As he goes through the first chapter of Amos, which starts pronouncing judgments on the foreign nations around Israel, he shows how God judges these nations according to how they have treated their fellow man, irrespective of the fact that they have not been recipients of the same special relation as Israel.
But these judgements on the surrounding nations are in fact a noose of judgment that is tightening around their own necks. Israel’s sins are revealed as covetousness, indifference, oppression and self-importance – the very same sins the surrounding nations have been condemned for.
Motyer tackles the subject of "vengeance" within the covenant – yes there are blessings associated with the covenant, but there are also curses. He cites the churches in Revelation as examples that this truth still holds valid even in the New Testament era.
On Amos 5, there is an interesting section dealing with the way the Israelites flocked to visit shrines at Bethel, Gilgal, and Beersheba. These were places that God had met with the patriarchs, and there was an almost superstitious assumption that by visiting these places, they would meet God. But they were returning from their pilgrimage unchanged. They needed to make God himself, not Bethel, their place of pilgrimage.
Ultimately, Motyer shows us that Amos is speaking to a people whose religion was simply one of self-pleasing and pretence.

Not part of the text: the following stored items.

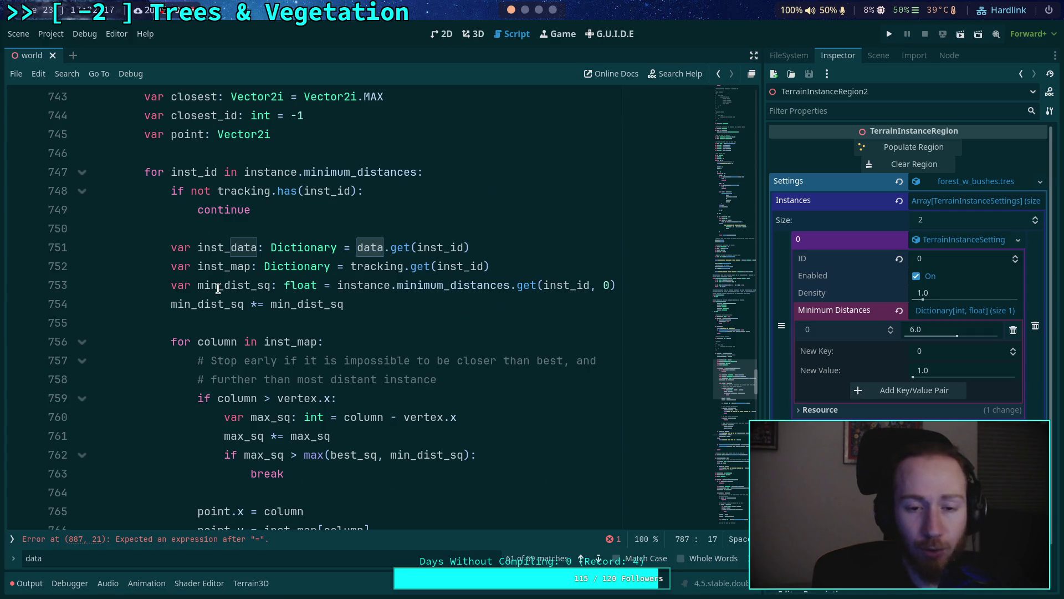
pyautogui.scroll(-2, 218, 288)
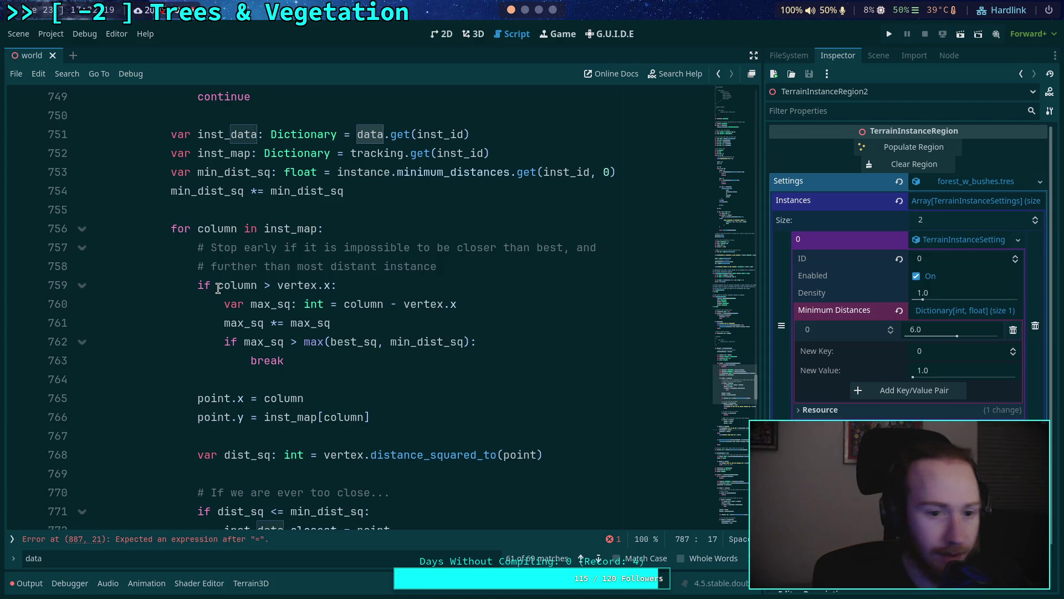
pyautogui.scroll(4, 218, 289)
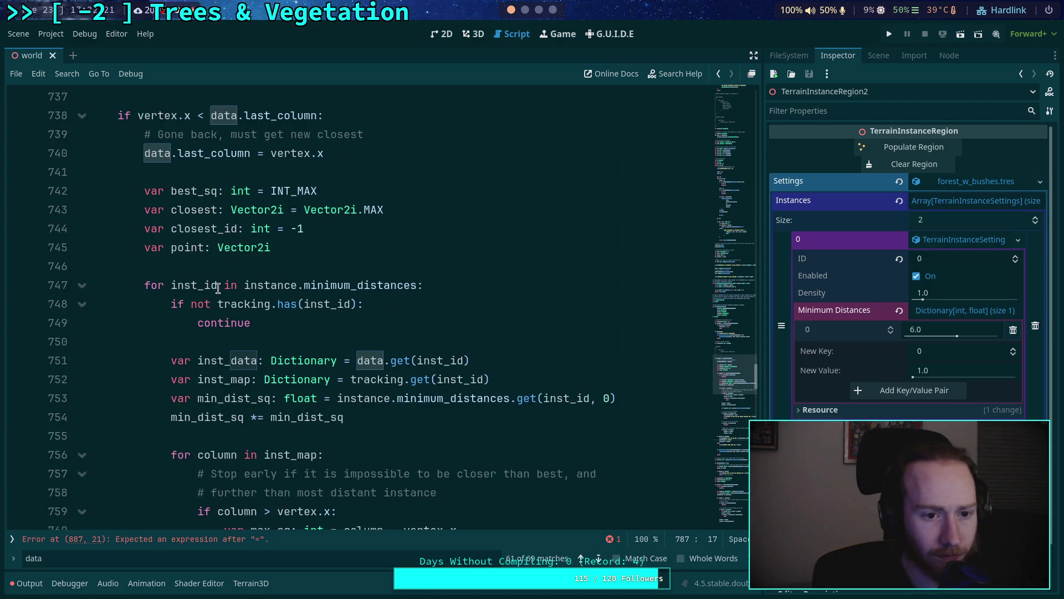
pyautogui.click(198, 192)
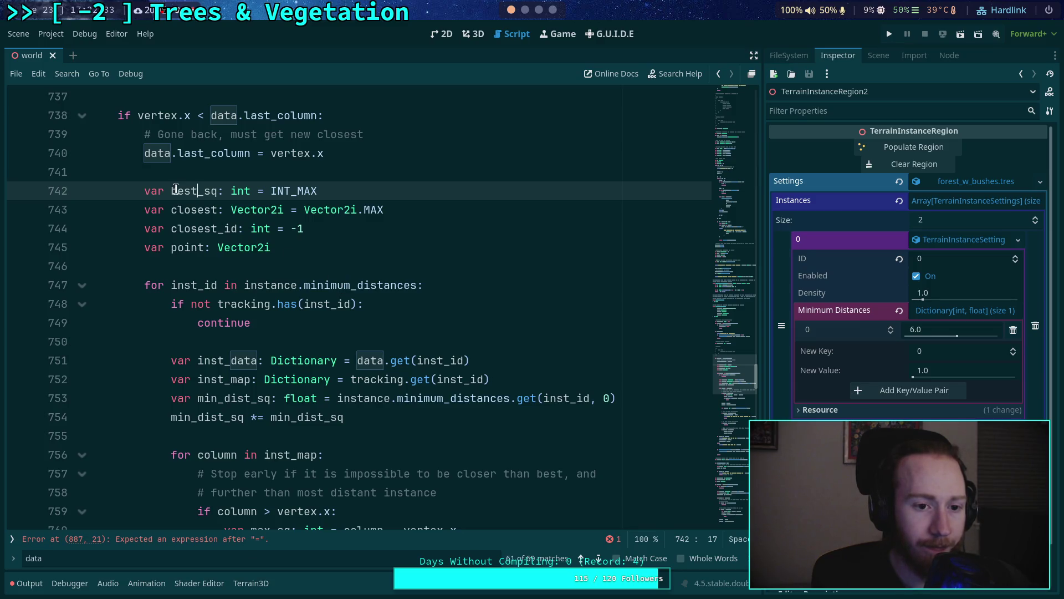
pyautogui.click(277, 210)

The lack of justice (right behaviour in respect to fellow man) in society was evidence of the shallowness of their religion.
The main strength of this exposition is the way that the challenge of Amos’ message is taken seriously for today, both at the level of the church and for society in general. He cites global corporations forcing small local companies out of business and our lack of care for the environment as examples of the same kind of selfishness that characterised those who Amos spoke to.
Not a criticism as such but, one subject that will probably raise questions in the minds of readers is the relationship between law and grace, and how this applies to those in the New Covenant. Motyer does tackle this subject, and talks of the "law of grace" and the "grace of law". It is obviously a subject on which there are a spectrum of opinions amongst Christians, but I think he maintains a good balance here that does justice to the message of Amos without ignoring the rest of the biblical witness on grace. Here is a quote concerning Amos’ vision of the plumb-line to give a flavour for his approach:
When the Lord draws near with the plumb-line … [it is] to declare condemned all who try to live by law and forget grace, to declare equally condemned those who have sought after the grace of the sacrifices but who have forgotten the righteousness and the justice of the law, but to accept all those who have constructed the fabric their lives according to the horizontal foundation of grace and according to the vertical erectness of law. The plumb-line will try such and pass them as approved.
Why Buy It?
As usual with the Bible Speaks Today series, this is well suited for those who want to personally study or teach their way through a book of the Bible. It is valuable to have the necessary background (historical, cultural, geographical etc) explained where relevant so you can properly grasp the force of the message of Amos.